Opferschutz statt Täterschutz
Opferschutz statt Täterschutz bestimmt das Handeln der CSU. Nicht nur in Bayern, auch auf Bundesebene. Uns geht es weniger um die Befindlichkeiten der Täter, sondern um den effektiven Schutz unserer Bürger. Ein wichtiger Meilenstein auf bayerische Initiative hin ist beispielsweise die Strafbarkeit des Stalking.
Auch die Entscheidung des Europäischen Gerichtshofs für Menschenrechte (EGMR) hat deutlich gemacht, dass es Handlungsbedarf gibt: Wir brauchen dringend eine Neuregelung, wie wir mit Sexual- und Gewaltstraftätern umgehen, die am Ende des Strafvollzugs noch akut rückfallgefährdet sind – und weiterhin eine Gefahr für die Gesellschaft darstellen.
Es ist Zeit für einen großen Wurf.
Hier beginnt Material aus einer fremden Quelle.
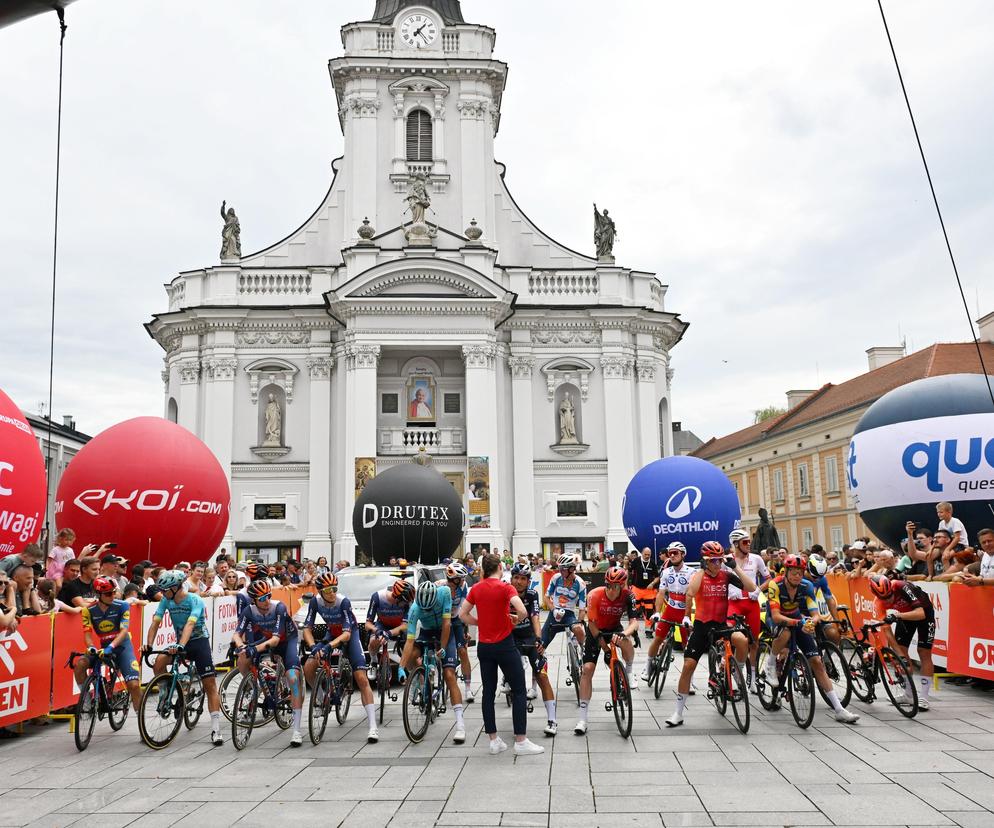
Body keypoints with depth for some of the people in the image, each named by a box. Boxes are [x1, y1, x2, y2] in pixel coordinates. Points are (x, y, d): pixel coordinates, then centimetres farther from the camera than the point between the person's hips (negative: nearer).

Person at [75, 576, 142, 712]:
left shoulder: (122, 606, -12)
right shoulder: (89, 610, -6)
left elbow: (124, 630, -19)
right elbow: (87, 633, -11)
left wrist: (111, 646, -35)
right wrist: (91, 648, -32)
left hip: (122, 646, -2)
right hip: (103, 648, 2)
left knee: (134, 685, -15)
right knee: (80, 664, -25)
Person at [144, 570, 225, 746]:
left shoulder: (195, 600, -22)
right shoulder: (166, 600, -7)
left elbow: (190, 624, -35)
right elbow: (155, 622, -12)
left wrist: (180, 646, -48)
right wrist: (148, 644, -26)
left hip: (199, 641, -4)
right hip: (180, 643, 5)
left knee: (210, 685, -9)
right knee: (159, 663, -24)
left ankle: (216, 729, -6)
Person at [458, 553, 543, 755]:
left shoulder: (476, 589, 3)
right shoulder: (505, 588, -12)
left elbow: (463, 614, 4)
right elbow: (522, 611, -24)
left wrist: (480, 623, 10)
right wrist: (517, 619, -4)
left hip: (484, 646, 5)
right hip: (504, 645, -5)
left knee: (488, 692, 11)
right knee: (519, 691, 3)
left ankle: (494, 741, 14)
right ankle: (521, 741, 3)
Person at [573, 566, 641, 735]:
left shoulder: (628, 596, -24)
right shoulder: (595, 595, -27)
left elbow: (634, 622, -30)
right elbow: (592, 624, -22)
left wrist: (623, 634, -51)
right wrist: (605, 649, -25)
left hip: (614, 629, 1)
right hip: (596, 631, 0)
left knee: (627, 643, -35)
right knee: (587, 669, -12)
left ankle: (628, 671, -1)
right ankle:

Wir benötigen eine Reform, die diesen Namen auch verdient. Mein Vorschlag, wie man die vom EGMR aufgestellten Hürden nehmen könnte, bezieht sich auf ein völlig neu ausgestaltetes Rechtsinstitut: die sogenannte "Sicherheitsunterbringung".
Zudem müssen wir dafür gerüstet sein, dass Täter aus der Sicherungsverwahrung entlassen werden. Hier kann eine elektronische Überwachung mittels GPS-Systemen helfen, die Täter im Auge zu behalten.
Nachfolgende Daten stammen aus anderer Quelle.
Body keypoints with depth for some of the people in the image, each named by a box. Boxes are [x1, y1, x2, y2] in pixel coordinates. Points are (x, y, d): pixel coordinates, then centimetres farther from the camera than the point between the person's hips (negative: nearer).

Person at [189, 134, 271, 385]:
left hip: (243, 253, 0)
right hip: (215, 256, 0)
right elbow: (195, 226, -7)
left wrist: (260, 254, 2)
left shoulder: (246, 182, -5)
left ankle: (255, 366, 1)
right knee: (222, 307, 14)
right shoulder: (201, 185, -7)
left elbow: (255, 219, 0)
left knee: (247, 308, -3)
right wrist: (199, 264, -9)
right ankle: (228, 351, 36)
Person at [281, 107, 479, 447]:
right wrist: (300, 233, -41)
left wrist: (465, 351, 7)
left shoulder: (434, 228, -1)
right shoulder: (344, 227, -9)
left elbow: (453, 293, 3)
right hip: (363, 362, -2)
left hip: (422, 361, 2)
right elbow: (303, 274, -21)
Außerdem kämpfe ich im Jugendstrafrecht dafür,
Intensivtäter unter 21 Jahren in Extremfällen härter zu bestrafen. Wer ein Menschenleben für immer auslöscht, für den genügt die bisher mögliche Höchststrafe von zehn Jahren einfach nicht.
Mehr Fokus auf Resozialisierung
Auch unser bayerisches Strafvollzugsgesetz setzt klare Akzente. Im Unterschied zur bisherigen bundesweiten Regelung haben wir den Schutz der Bevölkerung als Ziel im Strafvollzugsgesetz verankert – parallel zur Resozialisierung und nicht nachrangig.
Doch ist es nicht damit getan, Gefangene bis zu ihrer Entlassung einfach nur wegzusperren. Denn diese sind am Ende ihrer Haftzeit nicht automatisch weniger gefährlich. Wer Rückfalltaten vermeiden will, muss intensiv mit ihnen an ihrer Resozialisierung arbeiten. Aus diesem Grund haben wir die Sozialtherapie für schwere Gewalt- und Sexualstraftäter ausgeweitet.
Darüber hinaus legen wir mit der Einrichtung psycho-therapeutischer Fachambulanzen den Fokus auf eine verbesserte ambulante Betreuung entlassener Sexualstraftäter – gleichzeitig ein weiterer Schritt für mehr Opferschutz.